Hosted by sports reporter Kristine Leahy (“American Ninja Warrior”), the show features a combination of gameplay, player reactions, play-by-play analysis by sportscasters Jason Burns and Rich Campbell, player and team interviews and more. With so many elements to capture and integrate into a cohesive program, GQC Technical Supervisor Marty Meyer teamed with Michael Little, COO of design, develop and deployment group Artistic Resources Corporation (ARC), ahead of the production to architect and implement a broadcast-grade workflow.
“Our approach to a Facebook Live stream like this is no different than if we were broadcasting to a major sports network. At the end of the day, we know we’ll be firing up an arsenal of broadcast equipment, so a smart crew and reliable tools with great functionality are must-haves,” Meyer shared. “When it comes to hiring a good production crew, they often expect top of the line equipment – from the cameras to the switcher. We knew we’d need a bullet-proof recorder like Ki Pro Ultra that professionals respect.”
GQC’s workflow includes eight Panasonic cameras, which capture footage of the host, commentators, and players; five of the cameras are handheld, one is a front of house camera on a platform, and two are mounted on jibs, including one Jimmy Jib. Ki Pro Ultras connected to each Panasonic camera are tapped for ISO records and used as primary and backup line records. A media server separately records live gameplay from each of the 75 gaming computers in real time, while 76 genlocked POV cameras mounted above each computer monitor capture player reactions. A multi-channel AJA FS4 synchronizes three additional computers as graphics sources. Computer sources are fed to FS4 over HD-SDI and using the ROI controls (Region of Interest), an extraction of the computer desktops is scaled to baseband video at 1080p with the same frame rate as the rest of the camera sources to seamlessly switch to as part of the streaming feed.
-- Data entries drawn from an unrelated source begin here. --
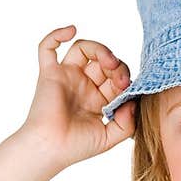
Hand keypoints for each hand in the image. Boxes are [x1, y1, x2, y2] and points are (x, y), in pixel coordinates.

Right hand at [19, 25, 135, 167]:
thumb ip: (127, 122)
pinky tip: (72, 29)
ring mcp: (65, 77)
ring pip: (82, 49)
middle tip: (120, 77)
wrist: (50, 150)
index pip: (115, 77)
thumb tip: (133, 102)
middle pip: (102, 61)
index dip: (124, 78)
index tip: (128, 90)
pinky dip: (57, 34)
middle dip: (116, 65)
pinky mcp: (49, 73)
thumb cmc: (76, 147)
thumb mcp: (110, 137)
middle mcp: (82, 84)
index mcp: (97, 98)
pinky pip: (47, 47)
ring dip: (99, 49)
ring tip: (108, 60)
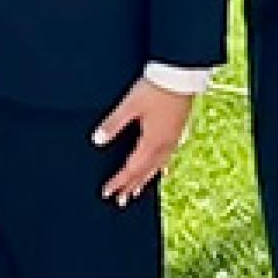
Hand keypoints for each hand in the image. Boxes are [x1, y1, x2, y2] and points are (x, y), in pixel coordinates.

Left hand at [92, 79, 195, 204]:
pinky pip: (167, 158)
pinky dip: (160, 168)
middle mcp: (164, 146)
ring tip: (136, 192)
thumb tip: (97, 141)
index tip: (107, 193)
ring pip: (157, 167)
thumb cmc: (155, 89)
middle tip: (120, 201)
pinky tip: (162, 170)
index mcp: (151, 143)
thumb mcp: (129, 105)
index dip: (118, 182)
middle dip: (131, 187)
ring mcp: (172, 140)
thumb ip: (113, 124)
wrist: (180, 76)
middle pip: (144, 173)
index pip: (131, 169)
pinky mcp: (177, 132)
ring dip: (145, 180)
As the Director and TD determine which content goes live, it’s run through a 192x192 router as a 1920x1080p 3G-SDI signal and sent through a switcher. Footage is then composited with graphics from a dual channel graphics system and output in real time to Facebook Live at 1080p. “We don’t currently see a lot of 1080p streaming because of data and bandwidth concerns, but to stay true to the gaming experience no other frame rate or resolution was an option for us. 1080p is the standard for gaming because there’s less compression, and even though Facebook Live compresses the signal, working with 1080p throughout still gives us a better-quality picture,” shared Meyer.
Each week, the Ki Pro Ultras each record more than three and a half hours of ProRes 422 footage to bullet-proof AJA Pak Media SSDs. The Paks are passed off to the client’s in-house editorial team, who then cut the videos for a rebroadcast, marketing materials and team use. Having used other recorders on the market, GQC and ARC chose Ki Pro Ultras because they knew it wouldn’t fail in the field or produce footage with errors. “The simplest way to put it is that you don’t get fired for choosing AJA gear like Ki Pro Ultra or FS4; it’s that dependable,” Meyer explained. “With the Ki Pro Ultras, our program records are now problem free, and even though we have one for backup record, we haven’t had to use it.”
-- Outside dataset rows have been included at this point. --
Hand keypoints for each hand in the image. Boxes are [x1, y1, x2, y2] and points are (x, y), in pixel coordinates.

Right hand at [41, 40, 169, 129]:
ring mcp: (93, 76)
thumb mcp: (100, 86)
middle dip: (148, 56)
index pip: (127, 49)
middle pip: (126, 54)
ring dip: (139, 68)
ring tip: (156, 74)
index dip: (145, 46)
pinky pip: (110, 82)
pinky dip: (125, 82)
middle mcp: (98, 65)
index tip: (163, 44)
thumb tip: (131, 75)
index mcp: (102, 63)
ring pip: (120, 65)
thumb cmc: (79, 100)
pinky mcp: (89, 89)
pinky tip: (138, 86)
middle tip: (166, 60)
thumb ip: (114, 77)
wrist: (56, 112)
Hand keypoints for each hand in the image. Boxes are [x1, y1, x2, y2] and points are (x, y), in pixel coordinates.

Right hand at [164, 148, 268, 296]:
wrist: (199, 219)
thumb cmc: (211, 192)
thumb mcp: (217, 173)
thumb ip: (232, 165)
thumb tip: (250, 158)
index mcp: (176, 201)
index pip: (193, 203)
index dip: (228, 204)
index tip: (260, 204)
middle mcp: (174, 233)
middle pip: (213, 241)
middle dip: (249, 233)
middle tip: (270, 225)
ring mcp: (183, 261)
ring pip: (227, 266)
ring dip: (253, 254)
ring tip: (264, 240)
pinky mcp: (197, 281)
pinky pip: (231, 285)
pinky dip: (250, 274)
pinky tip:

Little added, “Looking at an eSports broadcast for Facebook Live versus a traditional sports production, the demands are similar, which is why we went with Ki Pro Ultra. It’s the universal go-to for confident recording because it’s been heavily vetted and ruggedized, and by that, I mean it’s been proven to perform consistently, even in rough environments.”
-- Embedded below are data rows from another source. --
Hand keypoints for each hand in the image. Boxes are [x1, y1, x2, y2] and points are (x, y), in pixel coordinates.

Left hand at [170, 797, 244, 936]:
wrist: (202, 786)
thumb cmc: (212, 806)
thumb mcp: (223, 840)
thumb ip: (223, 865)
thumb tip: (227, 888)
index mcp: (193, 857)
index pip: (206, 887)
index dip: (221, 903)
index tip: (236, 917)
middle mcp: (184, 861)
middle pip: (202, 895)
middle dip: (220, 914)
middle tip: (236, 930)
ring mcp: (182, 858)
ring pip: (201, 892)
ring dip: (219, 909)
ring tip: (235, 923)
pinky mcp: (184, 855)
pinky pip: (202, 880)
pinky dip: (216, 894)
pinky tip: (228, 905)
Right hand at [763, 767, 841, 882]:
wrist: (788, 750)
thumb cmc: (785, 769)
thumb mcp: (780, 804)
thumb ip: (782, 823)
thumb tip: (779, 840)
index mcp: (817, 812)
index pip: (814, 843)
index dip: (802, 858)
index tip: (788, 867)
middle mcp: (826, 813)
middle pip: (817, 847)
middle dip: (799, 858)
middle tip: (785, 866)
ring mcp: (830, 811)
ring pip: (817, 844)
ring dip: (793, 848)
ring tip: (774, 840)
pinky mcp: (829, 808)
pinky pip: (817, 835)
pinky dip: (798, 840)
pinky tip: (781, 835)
About AJA Video Systems, Inc.
Since 1993, AJA Video has been a leading manufacturer of video interface technologies, converters, digital video recording solutions and professional cameras, bringing high-quality, cost-effective products to the professional broadcast, video and postproduction markets. AJA products are designed and manufactured at our facilities in Grass Valley, California, and sold through an extensive sales channel of resellers and systems integrators around the world. For further information, please see our website at www.aja.com.